Resuming its efforts to combat unscrupulous cash advance practices, on November 5, 2024, the FTC filed a complaint against Dave, Inc. (“Dave”), a Delaware fintech corporation that operates a mobile application it advertises as offering “instant” short-term advances. The complaint alleges several FTC Act violations. First, the FTC asserts that Dave deceptively advertised to consumers that they could “instantly,” “on the spot,” “now,” and “in under 5 minutes” receive a cash advance of “up to $500” just by downloading the application, when few consumers are offered the advertised amount and most aren’t offered a cash advance. Second, the FTC alleges that Dave violated the FTC Act because those consumers who are offered an advance are made to pay an undisclosed “Express Fee” ranging from $3 to $25 to receive the funds instantly. Yet according to the complaint, consumers only see the fee after accepting the cash advance and connecting their bank accounts to the Dave app. Third, the FTC alleges that Dave violated the FTC Act by collecting an additional 10–20% of a consumer’s total cash advance as a “tip” without properly disclosing the charge and whether it is avoidable. Per the FTC, moreover, consumers are misled to believe that the “tip” will be used to provide a certain number of meals to children in need when Dave keeps most of it. Finally, the complaint alleges Dave enrolls consumers without their knowledge in a monthly $1 subscription that automatically renews unless the consumers take affirmative steps to stop the recurring charge.

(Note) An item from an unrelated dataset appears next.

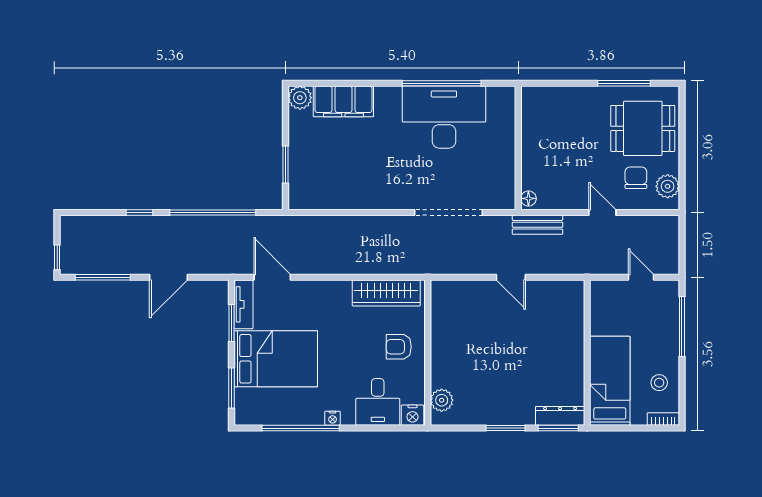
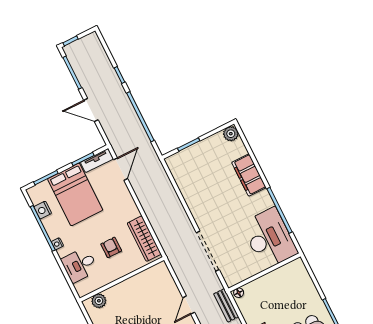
filing cabinet: (343, 101) -> (249, 175), moved
desk: (444, 117) -> (269, 238), moved
armchair: (399, 347) -> (111, 247), moved
nightstand: (412, 415) -> (43, 210), moved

The complaint also asserts claims against Dave for violation of the Restore Online Shoppers’ Confidence Act (“ROSCA”). ROSCA prohibits charging consumers for goods and services via the Internet through “negative option features,” which are contractual provisions allowing a party to take a customer’s silence as acceptance of a contract’s terms, unless certain conditions are met. Specifically, where negative option features are involved, ROSCA requires online sellers of goods or services to (1) clearly and conspicuously disclose all material terms of the transaction before obtaining consumer billing information; (2) obtain the consumer’s informed consent before making any charges; and (3) provide a straightforward mechanism for the consumer to stop any recurring charges. The complaint alleges that Dave failed to satisfy each of the above requirements in connection with its cash advance mobile app.
The complaint against Dave is pending before U.S. District Court for the Central District of California and has been assigned to Judge Monica Ramirez Almadani.
This is not the first time the FTC has targeted online cash advance providers. In November of last year, for example, the FTC filed a similar complaint against Bridge It, Inc. (“Brigit”), another Delaware corporation operating a mobile application offering consumers short-term cash advances via a $9.99 per month membership plan. That complaint also alleged various claims under the FTC Act and ROSCA. Just last week, on November 4, 2024, the FTC issued a press release announcing it would be sending, pursuant to a stipulated order for a permanent injunction, monetary judgment, and other relief entered against Brigit, over $17 million in refunds to Brigit’s consumers. And earlier this year, another stipulated order for a permanent injunction, monetary judgment, and other relief was entered against cash advance provider FloatMe Corp. (“FloatMe”) as a result of the FTC’s enforcement efforts. Pursuant to that order, FloatMe agreed to pay the FTC $3 million, of which $2.6 million will go to consumer refunds.